**SUPPLIED INFORMATION**:
....

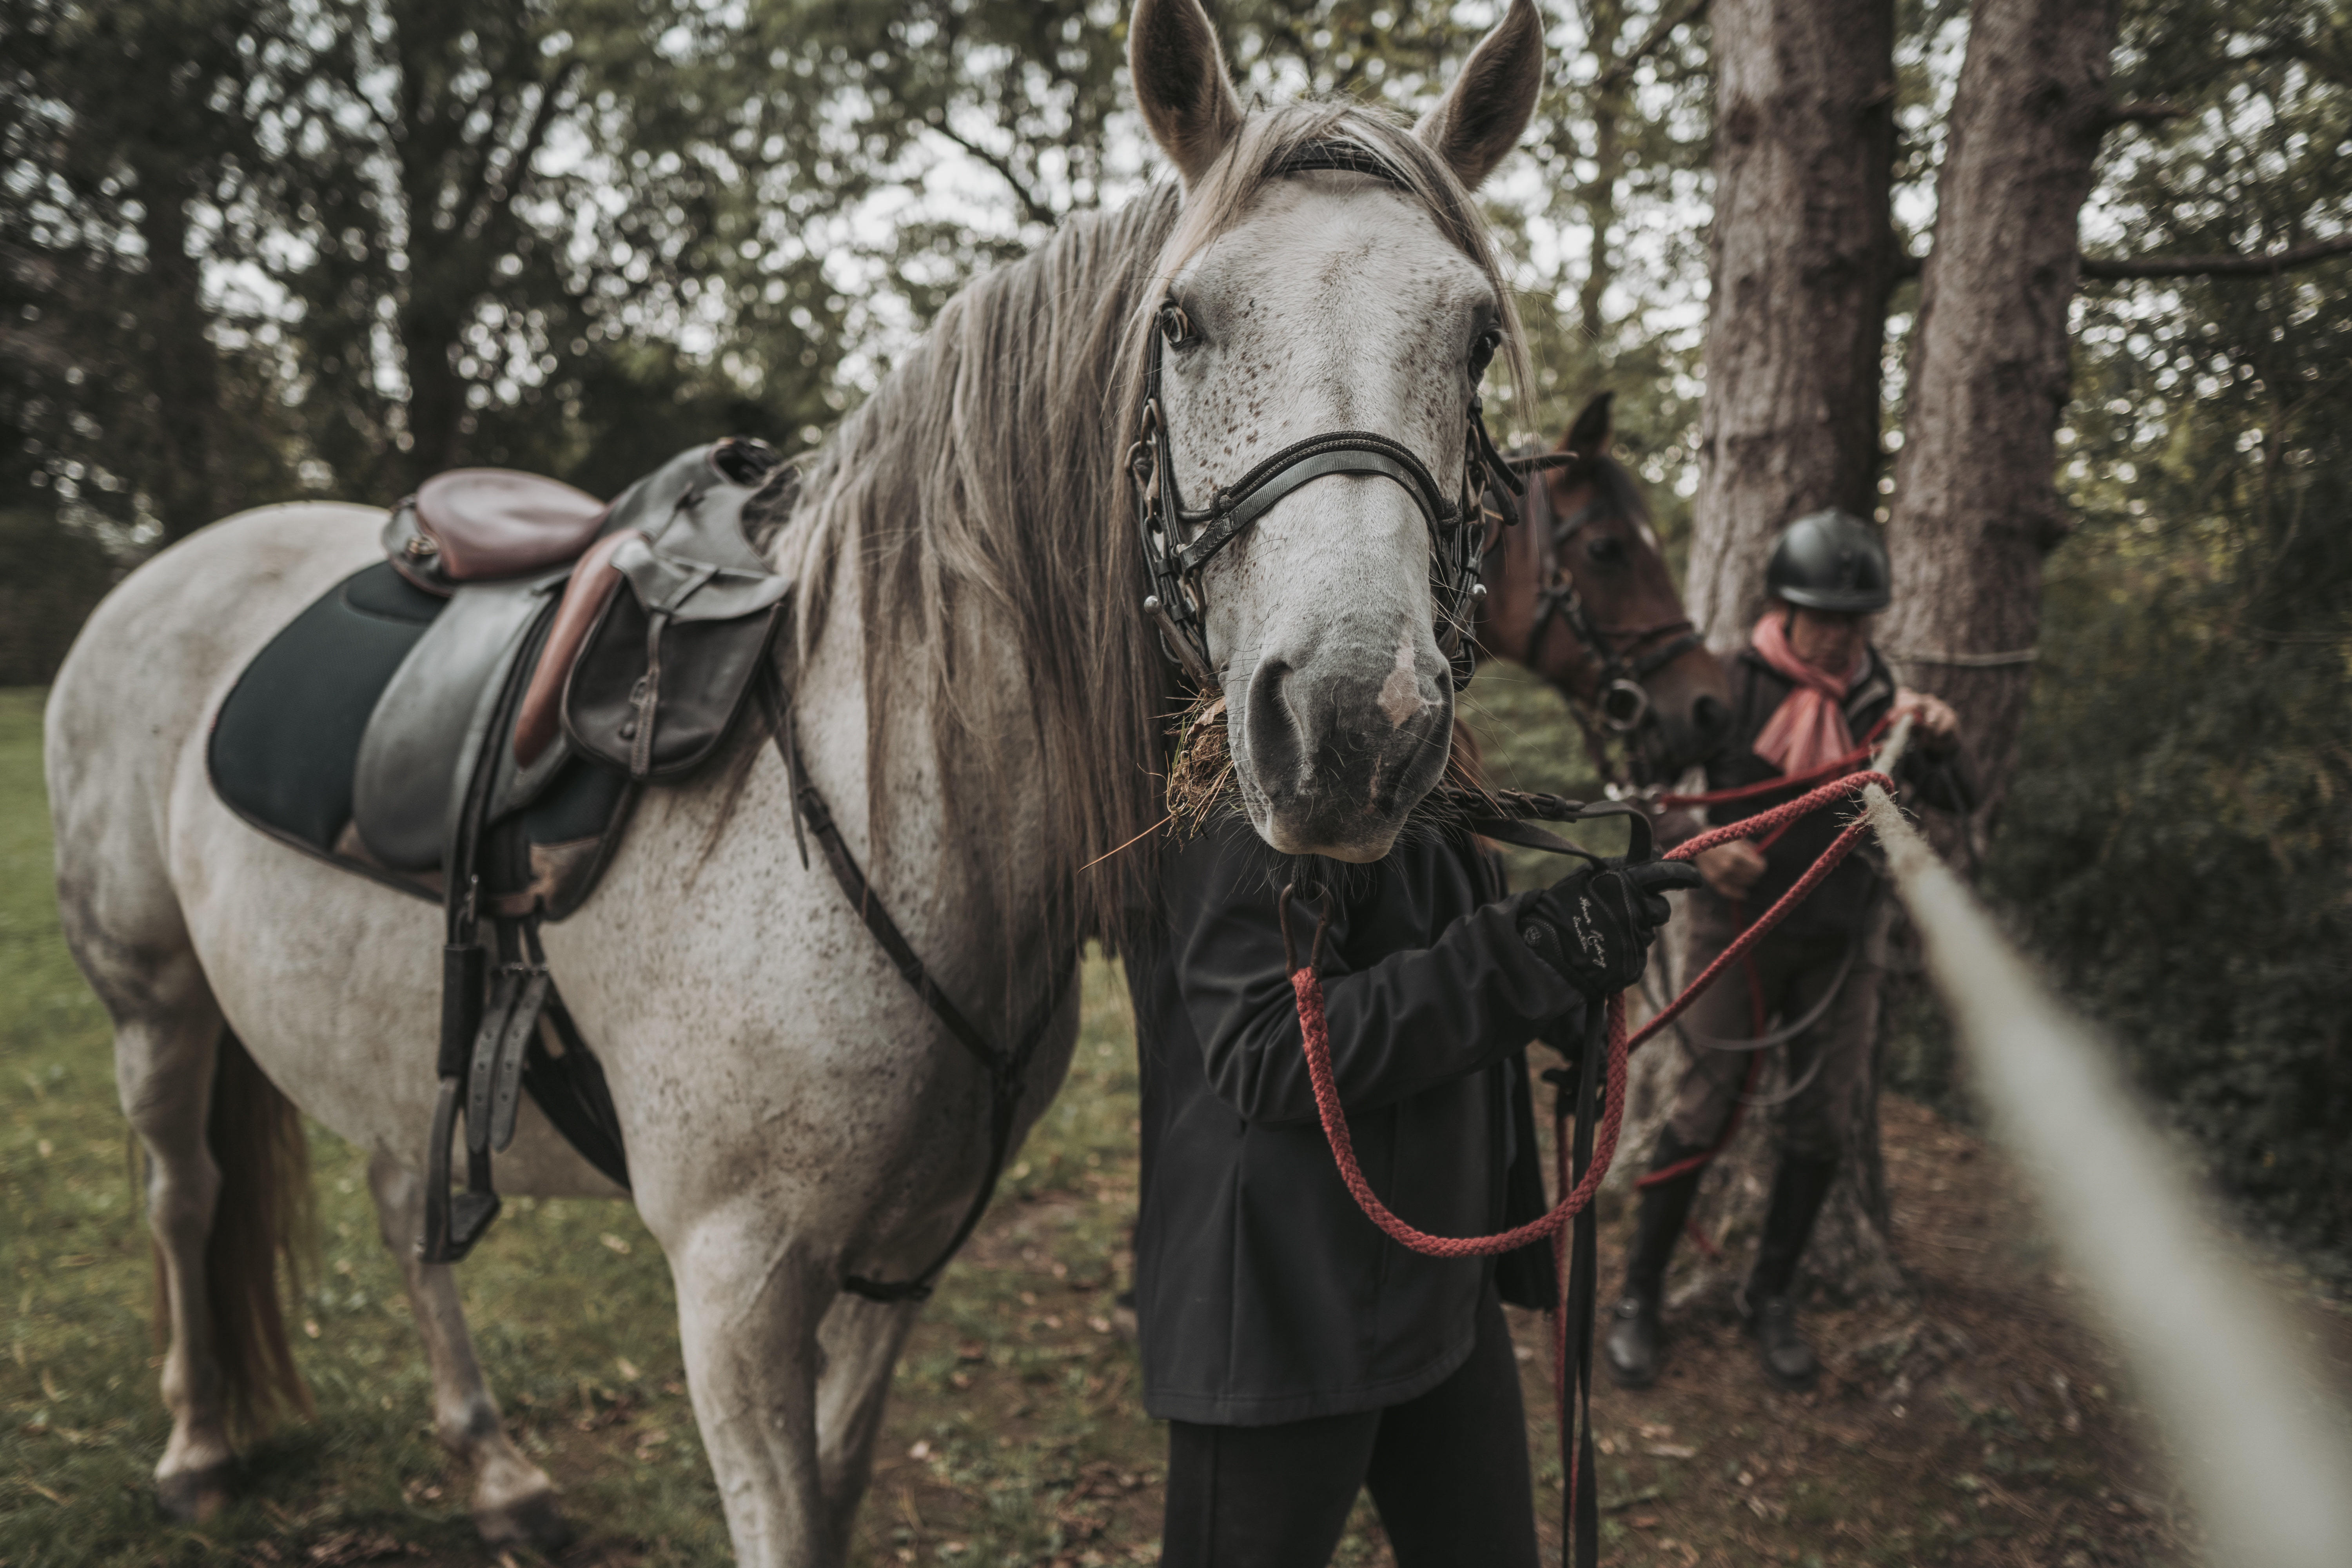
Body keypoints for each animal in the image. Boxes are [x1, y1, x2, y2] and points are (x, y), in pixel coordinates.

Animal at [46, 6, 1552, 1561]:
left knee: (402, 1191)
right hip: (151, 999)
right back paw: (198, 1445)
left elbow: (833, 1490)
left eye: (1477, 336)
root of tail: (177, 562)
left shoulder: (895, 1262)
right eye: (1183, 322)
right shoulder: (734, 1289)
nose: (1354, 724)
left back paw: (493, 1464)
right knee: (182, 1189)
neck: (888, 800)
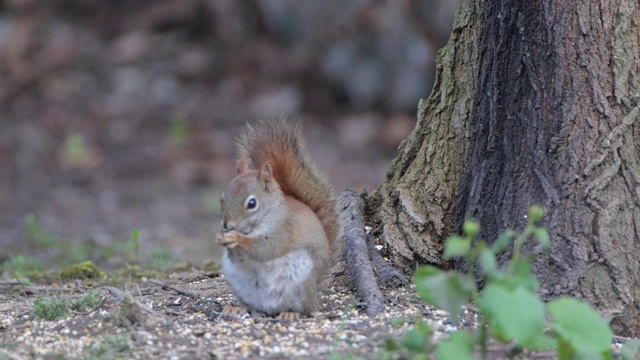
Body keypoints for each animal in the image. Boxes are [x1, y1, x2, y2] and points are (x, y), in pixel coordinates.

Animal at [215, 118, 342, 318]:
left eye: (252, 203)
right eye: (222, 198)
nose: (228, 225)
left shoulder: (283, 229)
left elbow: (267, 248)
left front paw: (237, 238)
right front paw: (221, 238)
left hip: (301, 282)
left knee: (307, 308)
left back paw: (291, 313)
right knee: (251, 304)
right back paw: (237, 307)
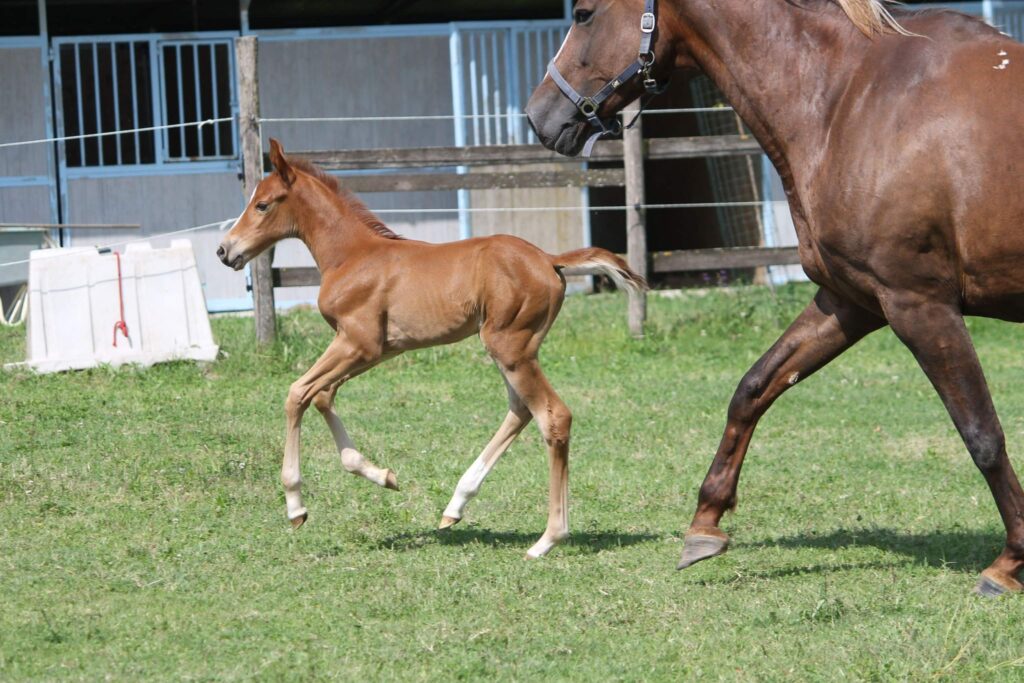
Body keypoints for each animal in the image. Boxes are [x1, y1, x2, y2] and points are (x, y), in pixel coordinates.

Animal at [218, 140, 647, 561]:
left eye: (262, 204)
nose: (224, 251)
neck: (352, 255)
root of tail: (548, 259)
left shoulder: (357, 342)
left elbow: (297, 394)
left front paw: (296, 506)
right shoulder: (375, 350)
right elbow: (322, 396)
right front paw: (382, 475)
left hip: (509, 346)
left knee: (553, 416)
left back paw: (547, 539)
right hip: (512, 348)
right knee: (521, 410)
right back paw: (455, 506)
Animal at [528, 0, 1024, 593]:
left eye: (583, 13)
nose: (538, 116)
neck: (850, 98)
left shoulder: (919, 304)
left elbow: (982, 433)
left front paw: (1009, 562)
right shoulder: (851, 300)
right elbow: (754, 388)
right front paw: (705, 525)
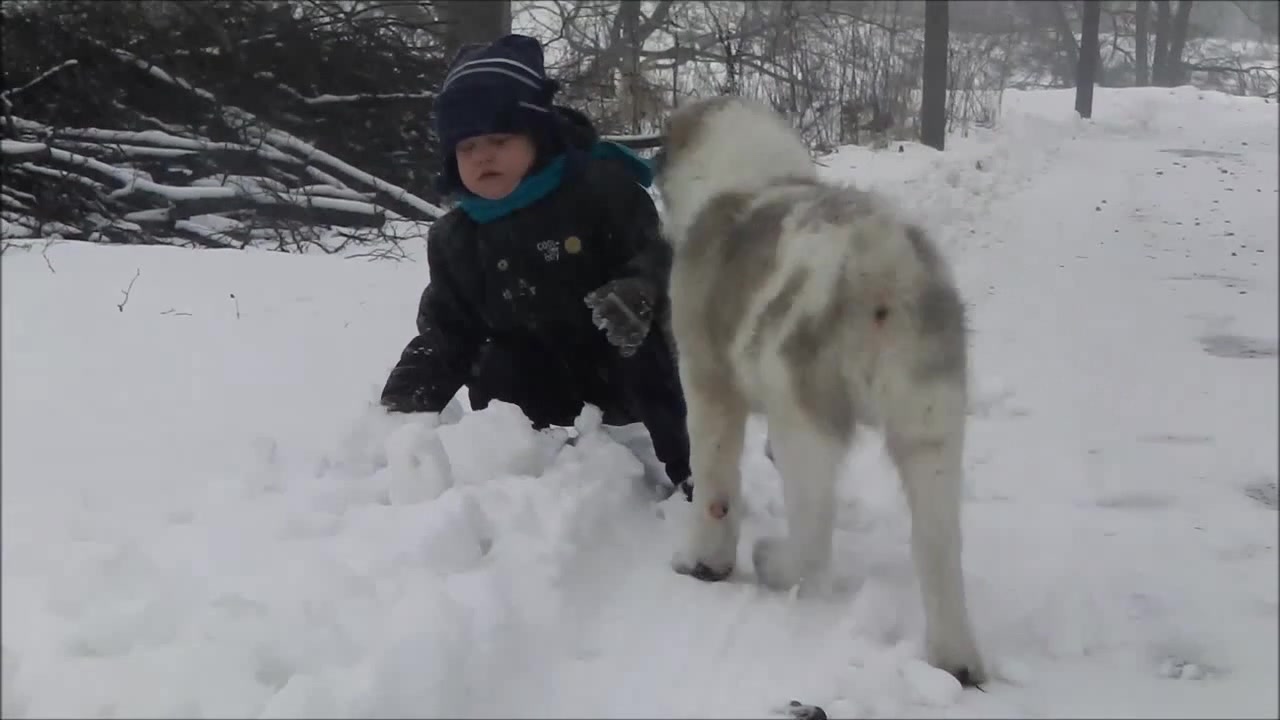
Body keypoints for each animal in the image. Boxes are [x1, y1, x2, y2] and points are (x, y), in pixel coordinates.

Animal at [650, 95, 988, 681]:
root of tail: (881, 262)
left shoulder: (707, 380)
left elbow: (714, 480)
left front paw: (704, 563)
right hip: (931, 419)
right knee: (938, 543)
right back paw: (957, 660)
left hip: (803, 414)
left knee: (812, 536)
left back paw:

....

**TASK REQUIREMENTS**: Lines holding "root": please count them in the data above and reply with the number alone.

**REPLY TO THE EXERCISE**: 3